*** Records to use ***

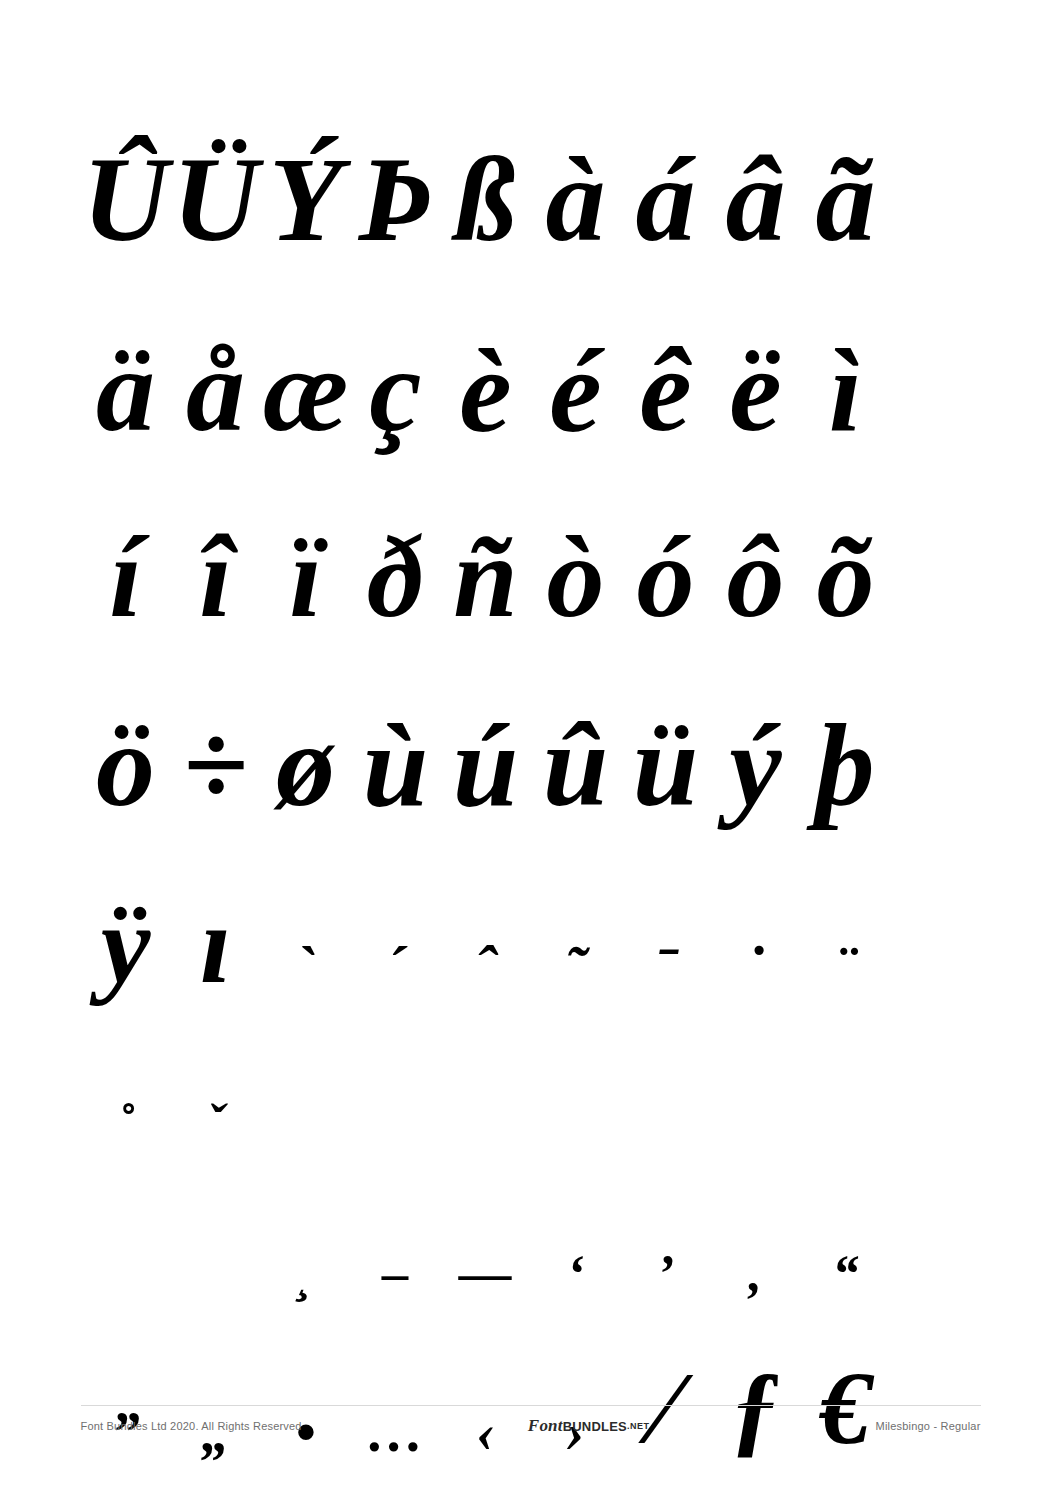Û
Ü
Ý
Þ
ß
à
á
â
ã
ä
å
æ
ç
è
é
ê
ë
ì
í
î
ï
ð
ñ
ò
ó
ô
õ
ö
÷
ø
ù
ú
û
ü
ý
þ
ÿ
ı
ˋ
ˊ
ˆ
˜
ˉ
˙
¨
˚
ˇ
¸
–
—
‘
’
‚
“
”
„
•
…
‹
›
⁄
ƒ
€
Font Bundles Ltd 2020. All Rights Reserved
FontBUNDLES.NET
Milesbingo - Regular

*** End of Records to use ***
*** Records to use ***

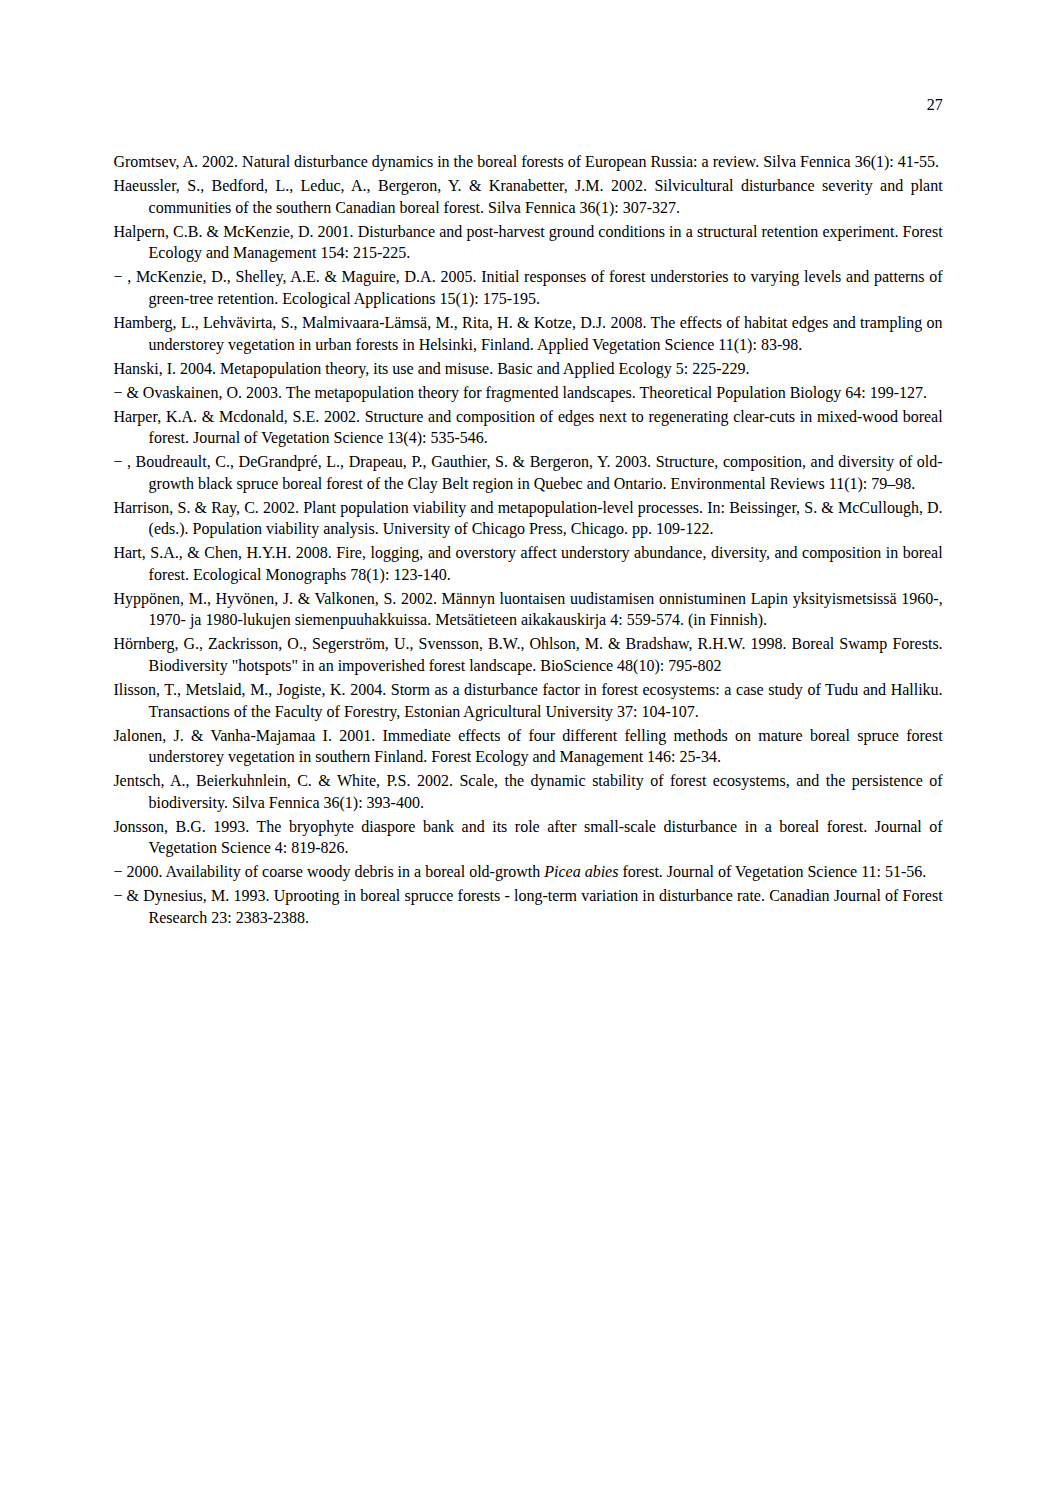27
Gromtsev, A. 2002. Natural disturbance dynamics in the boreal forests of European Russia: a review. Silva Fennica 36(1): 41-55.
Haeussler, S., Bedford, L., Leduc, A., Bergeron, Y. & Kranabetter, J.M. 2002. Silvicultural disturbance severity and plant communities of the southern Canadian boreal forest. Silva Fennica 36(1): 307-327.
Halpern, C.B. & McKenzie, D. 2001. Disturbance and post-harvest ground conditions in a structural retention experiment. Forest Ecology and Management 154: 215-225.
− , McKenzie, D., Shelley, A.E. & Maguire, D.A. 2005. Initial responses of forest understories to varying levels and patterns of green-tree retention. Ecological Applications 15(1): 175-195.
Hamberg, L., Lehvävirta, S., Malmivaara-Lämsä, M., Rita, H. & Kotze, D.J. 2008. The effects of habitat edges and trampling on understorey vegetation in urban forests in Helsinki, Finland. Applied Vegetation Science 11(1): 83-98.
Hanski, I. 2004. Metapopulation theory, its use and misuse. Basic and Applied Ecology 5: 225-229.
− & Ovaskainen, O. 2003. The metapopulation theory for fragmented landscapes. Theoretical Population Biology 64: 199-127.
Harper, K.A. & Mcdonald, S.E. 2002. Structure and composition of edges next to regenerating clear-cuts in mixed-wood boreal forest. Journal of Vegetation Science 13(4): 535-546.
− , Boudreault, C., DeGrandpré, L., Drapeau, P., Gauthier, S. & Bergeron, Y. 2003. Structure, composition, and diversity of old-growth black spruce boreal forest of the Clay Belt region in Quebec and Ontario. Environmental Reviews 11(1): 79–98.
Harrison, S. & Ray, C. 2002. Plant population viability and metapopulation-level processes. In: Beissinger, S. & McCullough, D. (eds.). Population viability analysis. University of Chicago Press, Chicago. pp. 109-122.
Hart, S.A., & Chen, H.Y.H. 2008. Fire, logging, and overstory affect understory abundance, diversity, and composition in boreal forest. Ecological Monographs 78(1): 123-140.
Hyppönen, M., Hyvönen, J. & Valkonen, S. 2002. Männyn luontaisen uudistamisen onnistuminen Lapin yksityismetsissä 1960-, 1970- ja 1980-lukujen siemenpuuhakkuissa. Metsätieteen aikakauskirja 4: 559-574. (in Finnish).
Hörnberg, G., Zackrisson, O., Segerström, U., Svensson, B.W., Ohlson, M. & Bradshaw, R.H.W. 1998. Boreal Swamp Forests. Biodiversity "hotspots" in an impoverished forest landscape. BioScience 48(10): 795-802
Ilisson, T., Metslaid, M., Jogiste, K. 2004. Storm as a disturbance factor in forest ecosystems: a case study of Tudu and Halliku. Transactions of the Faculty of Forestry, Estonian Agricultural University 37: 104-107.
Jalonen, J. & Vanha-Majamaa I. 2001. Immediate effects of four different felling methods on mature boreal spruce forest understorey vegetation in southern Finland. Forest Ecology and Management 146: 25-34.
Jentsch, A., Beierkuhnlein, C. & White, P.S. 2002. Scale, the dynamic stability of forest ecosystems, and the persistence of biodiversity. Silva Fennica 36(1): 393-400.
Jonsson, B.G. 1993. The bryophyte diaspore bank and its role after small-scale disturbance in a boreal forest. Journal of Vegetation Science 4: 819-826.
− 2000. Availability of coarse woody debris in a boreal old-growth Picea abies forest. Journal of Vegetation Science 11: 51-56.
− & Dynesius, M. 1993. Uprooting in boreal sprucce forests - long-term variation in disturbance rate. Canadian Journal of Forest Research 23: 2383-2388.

*** End of Records to use ***
*** Records to use ***

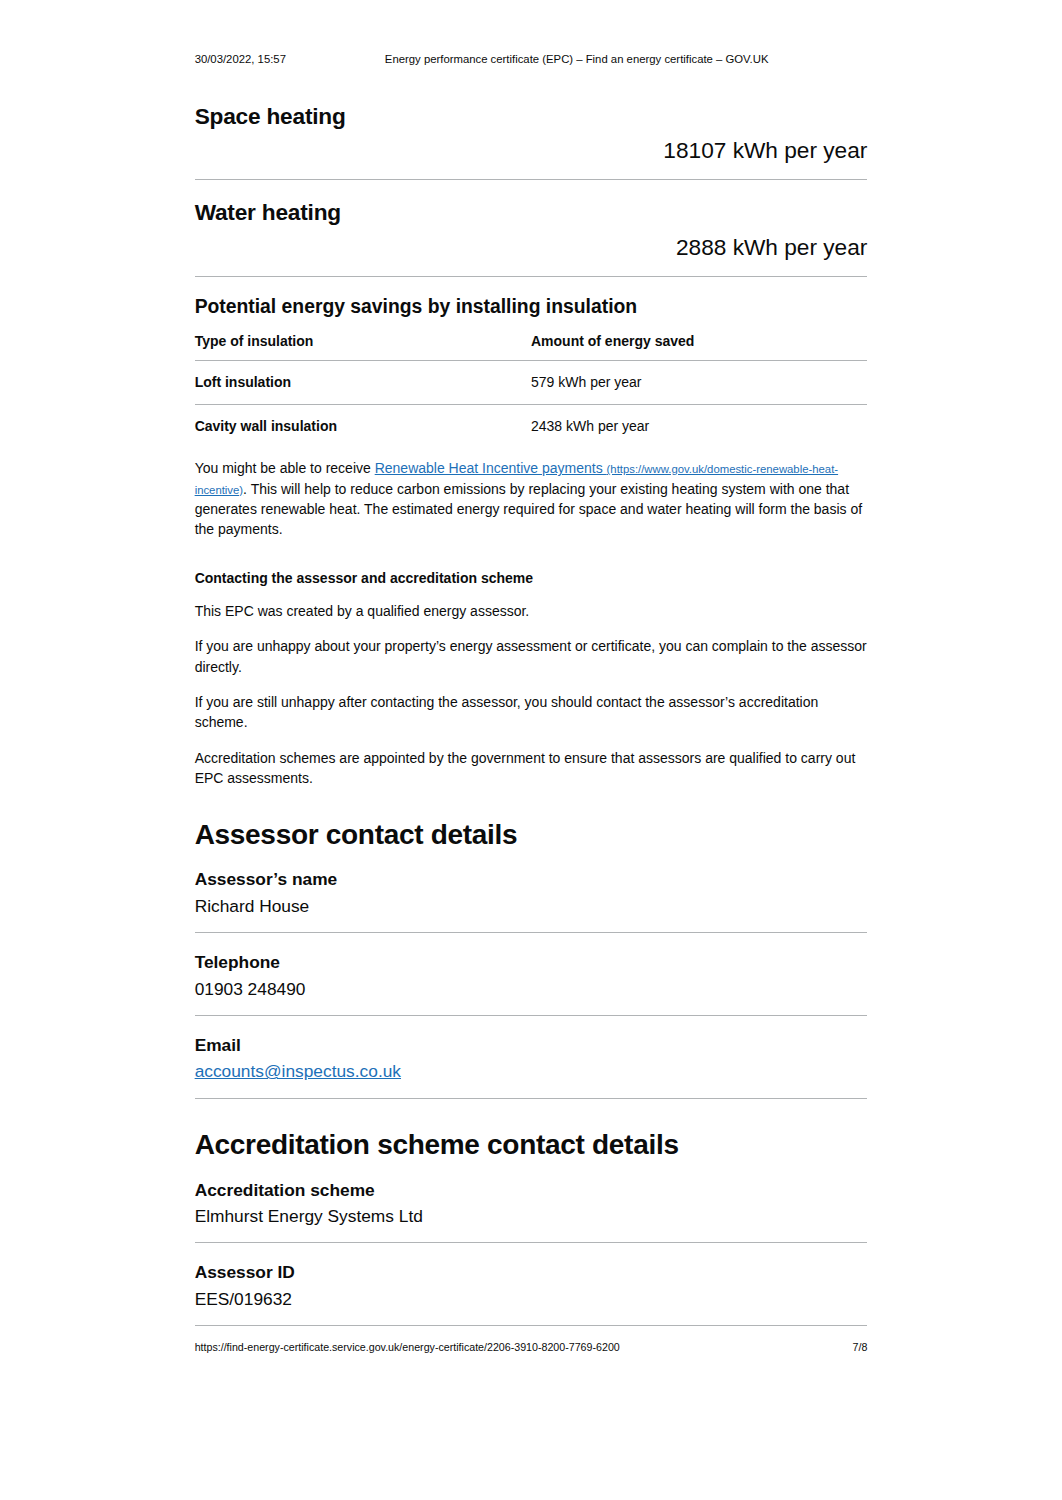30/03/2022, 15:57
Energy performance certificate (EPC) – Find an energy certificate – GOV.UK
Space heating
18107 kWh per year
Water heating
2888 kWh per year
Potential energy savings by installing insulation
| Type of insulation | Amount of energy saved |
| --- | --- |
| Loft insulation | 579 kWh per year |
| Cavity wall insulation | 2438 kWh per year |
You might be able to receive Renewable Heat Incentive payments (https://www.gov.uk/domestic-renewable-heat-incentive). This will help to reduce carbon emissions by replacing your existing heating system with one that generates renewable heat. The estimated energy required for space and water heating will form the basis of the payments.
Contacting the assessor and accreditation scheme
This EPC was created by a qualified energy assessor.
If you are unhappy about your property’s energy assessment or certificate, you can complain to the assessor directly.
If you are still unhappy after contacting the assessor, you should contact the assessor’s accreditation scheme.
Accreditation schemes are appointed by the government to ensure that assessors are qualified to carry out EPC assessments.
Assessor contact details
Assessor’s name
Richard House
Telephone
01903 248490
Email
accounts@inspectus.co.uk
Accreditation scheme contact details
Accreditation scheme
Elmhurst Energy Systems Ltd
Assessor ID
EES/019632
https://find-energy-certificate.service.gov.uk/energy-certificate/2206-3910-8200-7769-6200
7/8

*** End of Records to use ***

What is needed is an exact copy of the lines above, from the one containing "Space heating" through the one containing "2438 kWh per year |", with nothing added.

Space heating
18107 kWh per year
Water heating
2888 kWh per year
Potential energy savings by installing insulation
| Type of insulation | Amount of energy saved |
| --- | --- |
| Loft insulation | 579 kWh per year |
| Cavity wall insulation | 2438 kWh per year |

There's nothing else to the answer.